** What is expected **
Starting at the line with "154 331 8.55", retype each line exactly up to and including the final line of the records below.

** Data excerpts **
━━━━━━━━━━
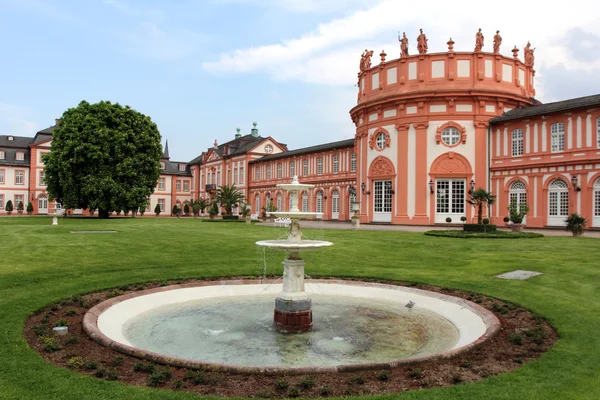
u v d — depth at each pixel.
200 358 7.02
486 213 33.81
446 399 4.93
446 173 34.00
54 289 10.64
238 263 15.28
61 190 47.69
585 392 5.13
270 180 62.69
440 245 20.00
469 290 11.02
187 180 85.75
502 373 5.74
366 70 38.19
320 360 6.95
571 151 29.69
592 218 28.69
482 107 33.94
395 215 35.53
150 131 49.69
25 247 18.05
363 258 16.70
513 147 33.09
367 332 8.59
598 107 28.42
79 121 45.41
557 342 7.06
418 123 34.50
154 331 8.55
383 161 36.50
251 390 5.22
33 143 72.50
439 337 8.30
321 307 10.67
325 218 51.53
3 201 70.06
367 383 5.46
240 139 75.00
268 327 8.90
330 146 50.81
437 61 34.38
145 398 4.89
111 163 46.41
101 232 26.14
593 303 9.45
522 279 12.11
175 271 13.57
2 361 5.96
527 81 36.81
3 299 9.49
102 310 9.14
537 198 31.42
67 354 6.41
━━━━━━━━━━
** Exercise solution **
154 331 8.55
383 161 36.50
251 390 5.22
33 143 72.50
439 337 8.30
321 307 10.67
325 218 51.53
3 201 70.06
367 383 5.46
240 139 75.00
268 327 8.90
330 146 50.81
437 61 34.38
145 398 4.89
111 163 46.41
101 232 26.14
593 303 9.45
522 279 12.11
175 271 13.57
2 361 5.96
527 81 36.81
3 299 9.49
102 310 9.14
537 198 31.42
67 354 6.41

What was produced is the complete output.